* **To do**: Write out the full listing again, exactly as it stands.

* **Data for this exercise**:

-- -- --

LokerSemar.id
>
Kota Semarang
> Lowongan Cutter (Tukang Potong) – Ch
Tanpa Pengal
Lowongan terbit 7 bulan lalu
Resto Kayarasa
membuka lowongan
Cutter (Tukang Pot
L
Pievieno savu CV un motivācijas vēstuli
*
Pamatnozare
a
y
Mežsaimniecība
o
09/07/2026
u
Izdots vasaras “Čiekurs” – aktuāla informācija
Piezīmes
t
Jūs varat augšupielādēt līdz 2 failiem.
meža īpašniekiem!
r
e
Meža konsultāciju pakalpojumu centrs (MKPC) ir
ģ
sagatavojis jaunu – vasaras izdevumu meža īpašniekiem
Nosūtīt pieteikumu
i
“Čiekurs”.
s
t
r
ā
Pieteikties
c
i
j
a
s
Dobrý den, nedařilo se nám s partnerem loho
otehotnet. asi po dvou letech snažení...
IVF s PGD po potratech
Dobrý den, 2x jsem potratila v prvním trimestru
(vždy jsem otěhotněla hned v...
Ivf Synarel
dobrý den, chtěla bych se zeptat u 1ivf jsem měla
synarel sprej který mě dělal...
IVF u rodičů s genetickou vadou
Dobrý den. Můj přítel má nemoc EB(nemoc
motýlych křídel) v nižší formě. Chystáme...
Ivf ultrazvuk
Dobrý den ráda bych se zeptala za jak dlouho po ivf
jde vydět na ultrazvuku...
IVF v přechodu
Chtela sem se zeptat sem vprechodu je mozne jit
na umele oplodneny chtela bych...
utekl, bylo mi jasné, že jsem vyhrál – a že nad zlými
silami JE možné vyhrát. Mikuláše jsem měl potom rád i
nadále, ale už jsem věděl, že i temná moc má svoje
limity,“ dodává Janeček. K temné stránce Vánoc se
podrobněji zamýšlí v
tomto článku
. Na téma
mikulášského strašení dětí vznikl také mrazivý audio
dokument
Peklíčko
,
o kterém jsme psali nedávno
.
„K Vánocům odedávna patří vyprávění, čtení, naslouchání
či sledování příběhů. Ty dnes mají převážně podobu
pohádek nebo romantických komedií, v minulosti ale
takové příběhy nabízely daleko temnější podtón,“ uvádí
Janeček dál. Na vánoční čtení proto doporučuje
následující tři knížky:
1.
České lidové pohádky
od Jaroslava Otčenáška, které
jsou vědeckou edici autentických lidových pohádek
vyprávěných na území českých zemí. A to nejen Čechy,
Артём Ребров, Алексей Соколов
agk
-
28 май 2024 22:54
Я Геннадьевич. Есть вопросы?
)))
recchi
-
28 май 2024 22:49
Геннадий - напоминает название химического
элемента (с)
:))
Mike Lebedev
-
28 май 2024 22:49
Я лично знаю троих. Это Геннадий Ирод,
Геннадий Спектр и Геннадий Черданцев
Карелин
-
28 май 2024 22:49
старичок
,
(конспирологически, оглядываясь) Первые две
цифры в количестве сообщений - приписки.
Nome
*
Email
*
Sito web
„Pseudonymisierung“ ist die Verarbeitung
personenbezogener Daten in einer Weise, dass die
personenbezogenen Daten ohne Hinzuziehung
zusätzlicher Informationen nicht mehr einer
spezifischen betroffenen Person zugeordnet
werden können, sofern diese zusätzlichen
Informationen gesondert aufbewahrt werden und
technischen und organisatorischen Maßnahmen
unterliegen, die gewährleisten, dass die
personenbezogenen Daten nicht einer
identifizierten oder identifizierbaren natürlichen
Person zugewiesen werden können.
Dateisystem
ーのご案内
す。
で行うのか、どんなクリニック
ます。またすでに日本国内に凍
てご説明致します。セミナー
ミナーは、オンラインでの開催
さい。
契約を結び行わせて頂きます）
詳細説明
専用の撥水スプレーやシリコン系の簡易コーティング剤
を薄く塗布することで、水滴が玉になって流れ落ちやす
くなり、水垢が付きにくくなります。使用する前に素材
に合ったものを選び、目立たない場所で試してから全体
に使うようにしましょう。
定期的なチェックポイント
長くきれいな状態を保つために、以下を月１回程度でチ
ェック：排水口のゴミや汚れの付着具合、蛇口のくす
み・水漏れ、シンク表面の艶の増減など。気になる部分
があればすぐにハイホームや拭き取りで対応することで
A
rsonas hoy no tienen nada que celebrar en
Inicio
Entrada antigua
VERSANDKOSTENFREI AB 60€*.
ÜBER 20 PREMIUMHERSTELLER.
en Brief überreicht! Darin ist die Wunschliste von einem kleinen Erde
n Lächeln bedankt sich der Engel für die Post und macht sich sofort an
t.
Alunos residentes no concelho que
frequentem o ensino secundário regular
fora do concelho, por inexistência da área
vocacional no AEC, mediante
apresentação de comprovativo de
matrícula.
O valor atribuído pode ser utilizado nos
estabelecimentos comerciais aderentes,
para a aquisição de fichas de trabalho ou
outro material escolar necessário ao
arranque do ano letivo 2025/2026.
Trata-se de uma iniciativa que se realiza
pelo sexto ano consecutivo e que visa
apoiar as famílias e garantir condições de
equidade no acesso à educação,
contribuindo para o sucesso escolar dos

-- -- --

* **Your response**:
LokerSemar.id
>
Kota Semarang
> Lowongan Cutter (Tukang Potong) – Ch
Tanpa Pengal
Lowongan terbit 7 bulan lalu
Resto Kayarasa
membuka lowongan
Cutter (Tukang Pot
L
Pievieno savu CV un motivācijas vēstuli
*
Pamatnozare
a
y
Mežsaimniecība
o
09/07/2026
u
Izdots vasaras “Čiekurs” – aktuāla informācija
Piezīmes
t
Jūs varat augšupielādēt līdz 2 failiem.
meža īpašniekiem!
r
e
Meža konsultāciju pakalpojumu centrs (MKPC) ir
ģ
sagatavojis jaunu – vasaras izdevumu meža īpašniekiem
Nosūtīt pieteikumu
i
“Čiekurs”.
s
t
r
ā
Pieteikties
c
i
j
a
s
Dobrý den, nedařilo se nám s partnerem loho
otehotnet. asi po dvou letech snažení...
IVF s PGD po potratech
Dobrý den, 2x jsem potratila v prvním trimestru
(vždy jsem otěhotněla hned v...
Ivf Synarel
dobrý den, chtěla bych se zeptat u 1ivf jsem měla
synarel sprej který mě dělal...
IVF u rodičů s genetickou vadou
Dobrý den. Můj přítel má nemoc EB(nemoc
motýlych křídel) v nižší formě. Chystáme...
Ivf ultrazvuk
Dobrý den ráda bych se zeptala za jak dlouho po ivf
jde vydět na ultrazvuku...
IVF v přechodu
Chtela sem se zeptat sem vprechodu je mozne jit
na umele oplodneny chtela bych...
utekl, bylo mi jasné, že jsem vyhrál – a že nad zlými
silami JE možné vyhrát. Mikuláše jsem měl potom rád i
nadále, ale už jsem věděl, že i temná moc má svoje
limity,“ dodává Janeček. K temné stránce Vánoc se
podrobněji zamýšlí v
tomto článku
. Na téma
mikulášského strašení dětí vznikl také mrazivý audio
dokument
Peklíčko
,
o kterém jsme psali nedávno
.
„K Vánocům odedávna patří vyprávění, čtení, naslouchání
či sledování příběhů. Ty dnes mají převážně podobu
pohádek nebo romantických komedií, v minulosti ale
takové příběhy nabízely daleko temnější podtón,“ uvádí
Janeček dál. Na vánoční čtení proto doporučuje
následující tři knížky:
1.
České lidové pohádky
od Jaroslava Otčenáška, které
jsou vědeckou edici autentických lidových pohádek
vyprávěných na území českých zemí. A to nejen Čechy,
Артём Ребров, Алексей Соколов
agk
-
28 май 2024 22:54
Я Геннадьевич. Есть вопросы?
)))
recchi
-
28 май 2024 22:49
Геннадий - напоминает название химического
элемента (с)
:))
Mike Lebedev
-
28 май 2024 22:49
Я лично знаю троих. Это Геннадий Ирод,
Геннадий Спектр и Геннадий Черданцев
Карелин
-
28 май 2024 22:49
старичок
,
(конспирологически, оглядываясь) Первые две
цифры в количестве сообщений - приписки.
Nome
*
Email
*
Sito web
„Pseudonymisierung“ ist die Verarbeitung
personenbezogener Daten in einer Weise, dass die
personenbezogenen Daten ohne Hinzuziehung
zusätzlicher Informationen nicht mehr einer
spezifischen betroffenen Person zugeordnet
werden können, sofern diese zusätzlichen
Informationen gesondert aufbewahrt werden und
technischen und organisatorischen Maßnahmen
unterliegen, die gewährleisten, dass die
personenbezogenen Daten nicht einer
identifizierten oder identifizierbaren natürlichen
Person zugewiesen werden können.
Dateisystem
ーのご案内
す。
で行うのか、どんなクリニック
ます。またすでに日本国内に凍
てご説明致します。セミナー
ミナーは、オンラインでの開催
さい。
契約を結び行わせて頂きます）
詳細説明
専用の撥水スプレーやシリコン系の簡易コーティング剤
を薄く塗布することで、水滴が玉になって流れ落ちやす
くなり、水垢が付きにくくなります。使用する前に素材
に合ったものを選び、目立たない場所で試してから全体
に使うようにしましょう。
定期的なチェックポイント
長くきれいな状態を保つために、以下を月１回程度でチ
ェック：排水口のゴミや汚れの付着具合、蛇口のくす
み・水漏れ、シンク表面の艶の増減など。気になる部分
があればすぐにハイホームや拭き取りで対応することで
A
rsonas hoy no tienen nada que celebrar en
Inicio
Entrada antigua
VERSANDKOSTENFREI AB 60€*.
ÜBER 20 PREMIUMHERSTELLER.
en Brief überreicht! Darin ist die Wunschliste von einem kleinen Erde
n Lächeln bedankt sich der Engel für die Post und macht sich sofort an
t.
Alunos residentes no concelho que
frequentem o ensino secundário regular
fora do concelho, por inexistência da área
vocacional no AEC, mediante
apresentação de comprovativo de
matrícula.
O valor atribuído pode ser utilizado nos
estabelecimentos comerciais aderentes,
para a aquisição de fichas de trabalho ou
outro material escolar necessário ao
arranque do ano letivo 2025/2026.
Trata-se de uma iniciativa que se realiza
pelo sexto ano consecutivo e que visa
apoiar as famílias e garantir condições de
equidade no acesso à educação,
contribuindo para o sucesso escolar dos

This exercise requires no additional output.